(DATASET RECORDS)

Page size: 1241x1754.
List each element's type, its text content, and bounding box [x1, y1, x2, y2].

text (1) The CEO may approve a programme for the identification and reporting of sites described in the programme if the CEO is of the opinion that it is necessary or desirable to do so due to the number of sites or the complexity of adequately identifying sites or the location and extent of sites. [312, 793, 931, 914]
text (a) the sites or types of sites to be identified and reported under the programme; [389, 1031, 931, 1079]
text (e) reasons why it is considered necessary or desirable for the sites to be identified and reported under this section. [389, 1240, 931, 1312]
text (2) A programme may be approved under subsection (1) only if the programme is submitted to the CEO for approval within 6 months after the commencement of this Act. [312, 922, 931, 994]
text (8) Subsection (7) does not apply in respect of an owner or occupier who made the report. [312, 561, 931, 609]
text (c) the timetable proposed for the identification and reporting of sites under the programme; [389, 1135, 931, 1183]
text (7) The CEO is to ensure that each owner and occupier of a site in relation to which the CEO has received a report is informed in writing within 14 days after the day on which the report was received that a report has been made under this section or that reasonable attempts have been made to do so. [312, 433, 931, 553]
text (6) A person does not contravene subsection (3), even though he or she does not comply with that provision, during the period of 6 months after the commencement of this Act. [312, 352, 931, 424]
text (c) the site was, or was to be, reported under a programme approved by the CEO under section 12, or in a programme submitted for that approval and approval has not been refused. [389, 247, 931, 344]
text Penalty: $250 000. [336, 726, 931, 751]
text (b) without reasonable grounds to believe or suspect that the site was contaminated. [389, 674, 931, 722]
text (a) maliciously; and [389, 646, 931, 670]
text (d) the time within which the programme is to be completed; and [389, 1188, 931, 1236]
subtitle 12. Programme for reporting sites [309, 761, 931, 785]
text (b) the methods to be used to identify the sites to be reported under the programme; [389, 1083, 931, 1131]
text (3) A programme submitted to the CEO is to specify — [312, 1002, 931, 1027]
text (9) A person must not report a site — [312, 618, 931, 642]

(End DATASET RECORDS)

PROBLEM DETAILS: Please print the material again in full, exactly as it is.

TASK RESPONSE:
Page size: 1241x1754.
List each element's type, its text content, and bounding box [x1, y1, x2, y2].

text (1) The CEO may approve a programme for the identification and reporting of sites described in the programme if the CEO is of the opinion that it is necessary or desirable to do so due to the number of sites or the complexity of adequately identifying sites or the location and extent of sites. [312, 793, 931, 914]
text (a) the sites or types of sites to be identified and reported under the programme; [389, 1031, 931, 1079]
text (e) reasons why it is considered necessary or desirable for the sites to be identified and reported under this section. [389, 1240, 931, 1312]
text (2) A programme may be approved under subsection (1) only if the programme is submitted to the CEO for approval within 6 months after the commencement of this Act. [312, 922, 931, 994]
text (8) Subsection (7) does not apply in respect of an owner or occupier who made the report. [312, 561, 931, 609]
text (c) the timetable proposed for the identification and reporting of sites under the programme; [389, 1135, 931, 1183]
text (7) The CEO is to ensure that each owner and occupier of a site in relation to which the CEO has received a report is informed in writing within 14 days after the day on which the report was received that a report has been made under this section or that reasonable attempts have been made to do so. [312, 433, 931, 553]
text (6) A person does not contravene subsection (3), even though he or she does not comply with that provision, during the period of 6 months after the commencement of this Act. [312, 352, 931, 424]
text (c) the site was, or was to be, reported under a programme approved by the CEO under section 12, or in a programme submitted for that approval and approval has not been refused. [389, 247, 931, 344]
text Penalty: $250 000. [336, 726, 931, 751]
text (b) without reasonable grounds to believe or suspect that the site was contaminated. [389, 674, 931, 722]
text (a) maliciously; and [389, 646, 931, 670]
text (d) the time within which the programme is to be completed; and [389, 1188, 931, 1236]
subtitle 12. Programme for reporting sites [309, 761, 931, 785]
text (b) the methods to be used to identify the sites to be reported under the programme; [389, 1083, 931, 1131]
text (3) A programme submitted to the CEO is to specify — [312, 1002, 931, 1027]
text (9) A person must not report a site — [312, 618, 931, 642]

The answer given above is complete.